Par ailleurs, l’organisation soutient que les agriculteurs peuvent se révéler être une ligne de défense très efficace et rentable. Dans ce sens qu’« ils peuvent contrôler régulièrement les arbres pour détecter les ravageurs à un stade précoce de l’attaque, lorsqu’un arbre a encore des chances d’être sauvé, et installer des pièges ou pulvériser des produits ».
Pour s’en convaincre, l’agence se réfère à une étude menée en Arabie saoudite et dontles conclusions ont montré que le taux d’infestation, évalué à 7%, avait chuté pour atteindre les 0,15% en l’espace d’un an lorsque des contrôles hebdomadaires avaient été effectués.
A noter qu’en Mauritanie, la détection du ravageur dans un oasis a entraîné une réaction rapide du gouvernement qui, avec l’aide de la FAO, a mis en œuvre une stratégie intégrée de gestion du ravageur, avec comme pierre angulaire les agriculteurs et les coopératives d’agriculteurs.

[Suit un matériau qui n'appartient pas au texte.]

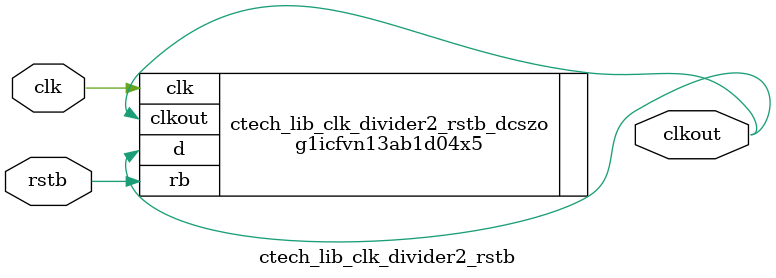
<source format=sv>

module ctech_lib_clk_divider2_rstb (
   output logic clkout,
   input logic clk,
   input logic rstb );

   g1icfvn13ab1d04x5 ctech_lib_clk_divider2_rstb_dcszo  (.clk(clk), .clkout(clkout), .d(clkout), .rb(rstb)); 

endmodule // ctech_lib_clk_divider2_rstb


</source>
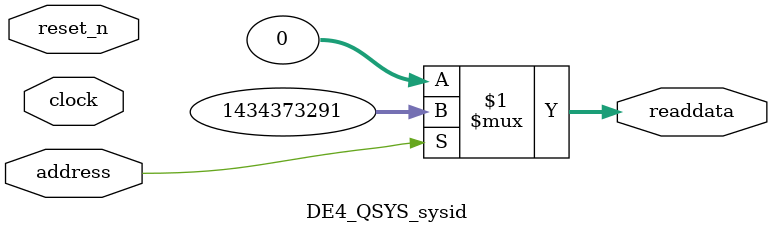
<source format=v>

`timescale 1ns / 1ps
// synthesis translate_on

// turn off superfluous verilog processor warnings 
// altera message_level Level1 
// altera message_off 10034 10035 10036 10037 10230 10240 10030 

module DE4_QSYS_sysid (
               // inputs:
                address,
                clock,
                reset_n,

               // outputs:
                readdata
             )
;

  output  [ 31: 0] readdata;
  input            address;
  input            clock;
  input            reset_n;

  wire    [ 31: 0] readdata;
  //control_slave, which is an e_avalon_slave
  assign readdata = address ? 1434373291 : 0;

endmodule




</source>
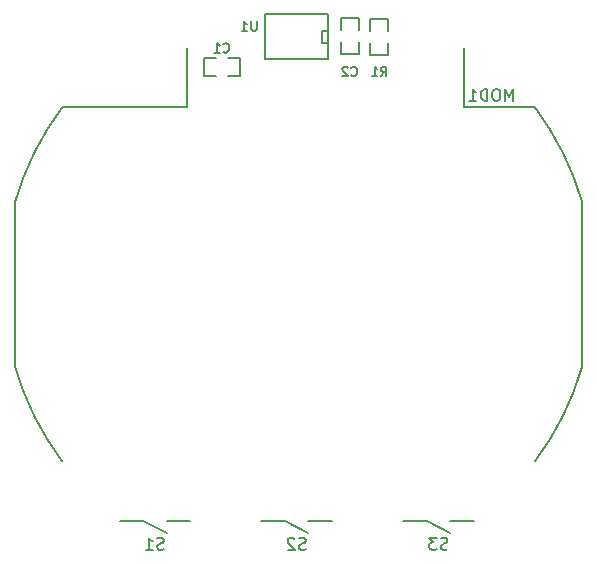
<source format=gbr>
G04 #@! TF.GenerationSoftware,KiCad,Pcbnew,5.0.2-bee76a0~70~ubuntu18.04.1*
G04 #@! TF.CreationDate,2019-03-05T21:04:07+01:00*
G04 #@! TF.ProjectId,roomthermostat,726f6f6d-7468-4657-926d-6f737461742e,B*
G04 #@! TF.SameCoordinates,Original*
G04 #@! TF.FileFunction,Legend,Bot*
G04 #@! TF.FilePolarity,Positive*
%FSLAX46Y46*%
G04 Gerber Fmt 4.6, Leading zero omitted, Abs format (unit mm)*
G04 Created by KiCad (PCBNEW 5.0.2-bee76a0~70~ubuntu18.04.1) date Di 05 Mär 2019 21:04:07 CET*
%MOMM*%
%LPD*%
G01*
G04 APERTURE LIST*
%ADD10C,0.150000*%
G04 APERTURE END LIST*
D10*
G04 #@! TO.C,MOD1*
X87590000Y-85350000D02*
X77090000Y-85350000D01*
X87590000Y-80350000D02*
X87590000Y-85350000D01*
X111090000Y-85350000D02*
X111090000Y-80350000D01*
X117090000Y-85350000D02*
X111090000Y-85350000D01*
X73075000Y-93360000D02*
X73075000Y-107360000D01*
X73076073Y-107363678D02*
G75*
G03X77075000Y-115360000I23998927J7003678D01*
G01*
X77078170Y-85355774D02*
G75*
G03X73075000Y-93360000I19996830J-15004226D01*
G01*
X121077034Y-93366979D02*
G75*
G03X117075000Y-85360000I-24002034J-6993021D01*
G01*
X117075794Y-115358942D02*
G75*
G03X121075000Y-107360000I-20000794J14998942D01*
G01*
X121075000Y-107360000D02*
X121075000Y-93360000D01*
G04 #@! TO.C,C1*
X91073000Y-82717000D02*
X92089000Y-82717000D01*
X92089000Y-82717000D02*
X92089000Y-81193000D01*
X92089000Y-81193000D02*
X91073000Y-81193000D01*
X90057000Y-81193000D02*
X89041000Y-81193000D01*
X89041000Y-81193000D02*
X89041000Y-82717000D01*
X89041000Y-82717000D02*
X90057000Y-82717000D01*
G04 #@! TO.C,C2*
X100653000Y-79878000D02*
X100653000Y-80894000D01*
X100653000Y-80894000D02*
X102177000Y-80894000D01*
X102177000Y-80894000D02*
X102177000Y-79878000D01*
X102177000Y-78862000D02*
X102177000Y-77846000D01*
X102177000Y-77846000D02*
X100653000Y-77846000D01*
X100653000Y-77846000D02*
X100653000Y-78862000D01*
G04 #@! TO.C,U1*
X99582000Y-81193000D02*
X99582000Y-81320000D01*
X99582000Y-81320000D02*
X94248000Y-81320000D01*
X94248000Y-77510000D02*
X99582000Y-77510000D01*
X99582000Y-77510000D02*
X99582000Y-81193000D01*
X99582000Y-78907000D02*
X99074000Y-78907000D01*
X99074000Y-78907000D02*
X99074000Y-79923000D01*
X99074000Y-79923000D02*
X99582000Y-79923000D01*
X94248000Y-77510000D02*
X94248000Y-81320000D01*
G04 #@! TO.C,R1*
X103153000Y-79925500D02*
X103153000Y-80941500D01*
X103153000Y-80941500D02*
X104677000Y-80941500D01*
X104677000Y-80941500D02*
X104677000Y-79925500D01*
X104677000Y-78909500D02*
X104677000Y-77893500D01*
X104677000Y-77893500D02*
X103153000Y-77893500D01*
X103153000Y-77893500D02*
X103153000Y-78909500D01*
G04 #@! TO.C,S1*
X81915000Y-120370000D02*
X83915000Y-120370000D01*
X87915000Y-120370000D02*
X85915000Y-120370000D01*
X83915000Y-120370000D02*
X85915000Y-121370000D01*
G04 #@! TO.C,S2*
X95915000Y-120370000D02*
X97915000Y-121370000D01*
X99915000Y-120370000D02*
X97915000Y-120370000D01*
X93915000Y-120370000D02*
X95915000Y-120370000D01*
G04 #@! TO.C,S3*
X105915000Y-120370000D02*
X107915000Y-120370000D01*
X111915000Y-120370000D02*
X109915000Y-120370000D01*
X107915000Y-120370000D02*
X109915000Y-121370000D01*
G04 #@! TO.C,MOD1*
X115248333Y-84822380D02*
X115248333Y-83822380D01*
X114915000Y-84536666D01*
X114581666Y-83822380D01*
X114581666Y-84822380D01*
X113915000Y-83822380D02*
X113724523Y-83822380D01*
X113629285Y-83870000D01*
X113534047Y-83965238D01*
X113486428Y-84155714D01*
X113486428Y-84489047D01*
X113534047Y-84679523D01*
X113629285Y-84774761D01*
X113724523Y-84822380D01*
X113915000Y-84822380D01*
X114010238Y-84774761D01*
X114105476Y-84679523D01*
X114153095Y-84489047D01*
X114153095Y-84155714D01*
X114105476Y-83965238D01*
X114010238Y-83870000D01*
X113915000Y-83822380D01*
X113057857Y-84822380D02*
X113057857Y-83822380D01*
X112819761Y-83822380D01*
X112676904Y-83870000D01*
X112581666Y-83965238D01*
X112534047Y-84060476D01*
X112486428Y-84250952D01*
X112486428Y-84393809D01*
X112534047Y-84584285D01*
X112581666Y-84679523D01*
X112676904Y-84774761D01*
X112819761Y-84822380D01*
X113057857Y-84822380D01*
X111534047Y-84822380D02*
X112105476Y-84822380D01*
X111819761Y-84822380D02*
X111819761Y-83822380D01*
X111915000Y-83965238D01*
X112010238Y-84060476D01*
X112105476Y-84108095D01*
G04 #@! TO.C,C1*
X90698333Y-80655714D02*
X90736428Y-80693809D01*
X90850714Y-80731904D01*
X90926904Y-80731904D01*
X91041190Y-80693809D01*
X91117380Y-80617619D01*
X91155476Y-80541428D01*
X91193571Y-80389047D01*
X91193571Y-80274761D01*
X91155476Y-80122380D01*
X91117380Y-80046190D01*
X91041190Y-79970000D01*
X90926904Y-79931904D01*
X90850714Y-79931904D01*
X90736428Y-79970000D01*
X90698333Y-80008095D01*
X89936428Y-80731904D02*
X90393571Y-80731904D01*
X90165000Y-80731904D02*
X90165000Y-79931904D01*
X90241190Y-80046190D01*
X90317380Y-80122380D01*
X90393571Y-80160476D01*
G04 #@! TO.C,C2*
X101548333Y-82650714D02*
X101586428Y-82688809D01*
X101700714Y-82726904D01*
X101776904Y-82726904D01*
X101891190Y-82688809D01*
X101967380Y-82612619D01*
X102005476Y-82536428D01*
X102043571Y-82384047D01*
X102043571Y-82269761D01*
X102005476Y-82117380D01*
X101967380Y-82041190D01*
X101891190Y-81965000D01*
X101776904Y-81926904D01*
X101700714Y-81926904D01*
X101586428Y-81965000D01*
X101548333Y-82003095D01*
X101243571Y-82003095D02*
X101205476Y-81965000D01*
X101129285Y-81926904D01*
X100938809Y-81926904D01*
X100862619Y-81965000D01*
X100824523Y-82003095D01*
X100786428Y-82079285D01*
X100786428Y-82155476D01*
X100824523Y-82269761D01*
X101281666Y-82726904D01*
X100786428Y-82726904D01*
G04 #@! TO.C,U1*
X93524523Y-78087904D02*
X93524523Y-78735523D01*
X93486428Y-78811714D01*
X93448333Y-78849809D01*
X93372142Y-78887904D01*
X93219761Y-78887904D01*
X93143571Y-78849809D01*
X93105476Y-78811714D01*
X93067380Y-78735523D01*
X93067380Y-78087904D01*
X92267380Y-78887904D02*
X92724523Y-78887904D01*
X92495952Y-78887904D02*
X92495952Y-78087904D01*
X92572142Y-78202190D01*
X92648333Y-78278380D01*
X92724523Y-78316476D01*
G04 #@! TO.C,R1*
X104048333Y-82731904D02*
X104315000Y-82350952D01*
X104505476Y-82731904D02*
X104505476Y-81931904D01*
X104200714Y-81931904D01*
X104124523Y-81970000D01*
X104086428Y-82008095D01*
X104048333Y-82084285D01*
X104048333Y-82198571D01*
X104086428Y-82274761D01*
X104124523Y-82312857D01*
X104200714Y-82350952D01*
X104505476Y-82350952D01*
X103286428Y-82731904D02*
X103743571Y-82731904D01*
X103515000Y-82731904D02*
X103515000Y-81931904D01*
X103591190Y-82046190D01*
X103667380Y-82122380D01*
X103743571Y-82160476D01*
G04 #@! TO.C,S1*
X85676904Y-122774761D02*
X85534047Y-122822380D01*
X85295952Y-122822380D01*
X85200714Y-122774761D01*
X85153095Y-122727142D01*
X85105476Y-122631904D01*
X85105476Y-122536666D01*
X85153095Y-122441428D01*
X85200714Y-122393809D01*
X85295952Y-122346190D01*
X85486428Y-122298571D01*
X85581666Y-122250952D01*
X85629285Y-122203333D01*
X85676904Y-122108095D01*
X85676904Y-122012857D01*
X85629285Y-121917619D01*
X85581666Y-121870000D01*
X85486428Y-121822380D01*
X85248333Y-121822380D01*
X85105476Y-121870000D01*
X84153095Y-122822380D02*
X84724523Y-122822380D01*
X84438809Y-122822380D02*
X84438809Y-121822380D01*
X84534047Y-121965238D01*
X84629285Y-122060476D01*
X84724523Y-122108095D01*
G04 #@! TO.C,S2*
X97676904Y-122774761D02*
X97534047Y-122822380D01*
X97295952Y-122822380D01*
X97200714Y-122774761D01*
X97153095Y-122727142D01*
X97105476Y-122631904D01*
X97105476Y-122536666D01*
X97153095Y-122441428D01*
X97200714Y-122393809D01*
X97295952Y-122346190D01*
X97486428Y-122298571D01*
X97581666Y-122250952D01*
X97629285Y-122203333D01*
X97676904Y-122108095D01*
X97676904Y-122012857D01*
X97629285Y-121917619D01*
X97581666Y-121870000D01*
X97486428Y-121822380D01*
X97248333Y-121822380D01*
X97105476Y-121870000D01*
X96724523Y-121917619D02*
X96676904Y-121870000D01*
X96581666Y-121822380D01*
X96343571Y-121822380D01*
X96248333Y-121870000D01*
X96200714Y-121917619D01*
X96153095Y-122012857D01*
X96153095Y-122108095D01*
X96200714Y-122250952D01*
X96772142Y-122822380D01*
X96153095Y-122822380D01*
G04 #@! TO.C,S3*
X109676904Y-122774761D02*
X109534047Y-122822380D01*
X109295952Y-122822380D01*
X109200714Y-122774761D01*
X109153095Y-122727142D01*
X109105476Y-122631904D01*
X109105476Y-122536666D01*
X109153095Y-122441428D01*
X109200714Y-122393809D01*
X109295952Y-122346190D01*
X109486428Y-122298571D01*
X109581666Y-122250952D01*
X109629285Y-122203333D01*
X109676904Y-122108095D01*
X109676904Y-122012857D01*
X109629285Y-121917619D01*
X109581666Y-121870000D01*
X109486428Y-121822380D01*
X109248333Y-121822380D01*
X109105476Y-121870000D01*
X108772142Y-121822380D02*
X108153095Y-121822380D01*
X108486428Y-122203333D01*
X108343571Y-122203333D01*
X108248333Y-122250952D01*
X108200714Y-122298571D01*
X108153095Y-122393809D01*
X108153095Y-122631904D01*
X108200714Y-122727142D01*
X108248333Y-122774761D01*
X108343571Y-122822380D01*
X108629285Y-122822380D01*
X108724523Y-122774761D01*
X108772142Y-122727142D01*
G04 #@! TD*
M02*

</source>
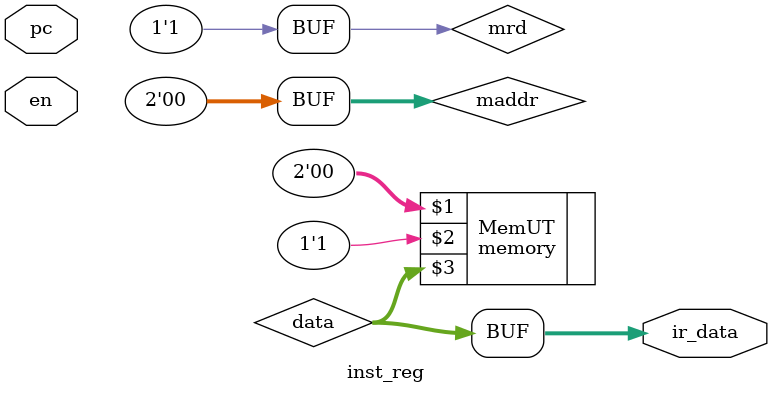
<source format=v>
module inst_reg(
    input [1:0]pc,
    input en,
    output [16:0]ir_data);

//mem_tb
reg [1:0]maddr;
reg mrd;
wire [16:0]data;
memory MemUT(maddr,mrd,data);
initial
begin
//$monitor ($time," addr=%d, data=%b ",maddr,data);
maddr=2'b00; mrd=1;
end
assign ir_data =data;

endmodule 
</source>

Résultat : « le ravageur a réussi à être contenu et ne s’est pas propagé au-delà de la zone d’origine d’infestation au cours de ces six derniers mois », a constaté la FAO assurant que la zone sera probablement déclarée libérée du ravageursi les actions de contrôle se poursuivent.
Enfin la FAO a fait remarquer que dans certains pays touchés, les agriculteurs ont installé sur leurs téléphones des applications de groupe afin de partager les informations et alertes.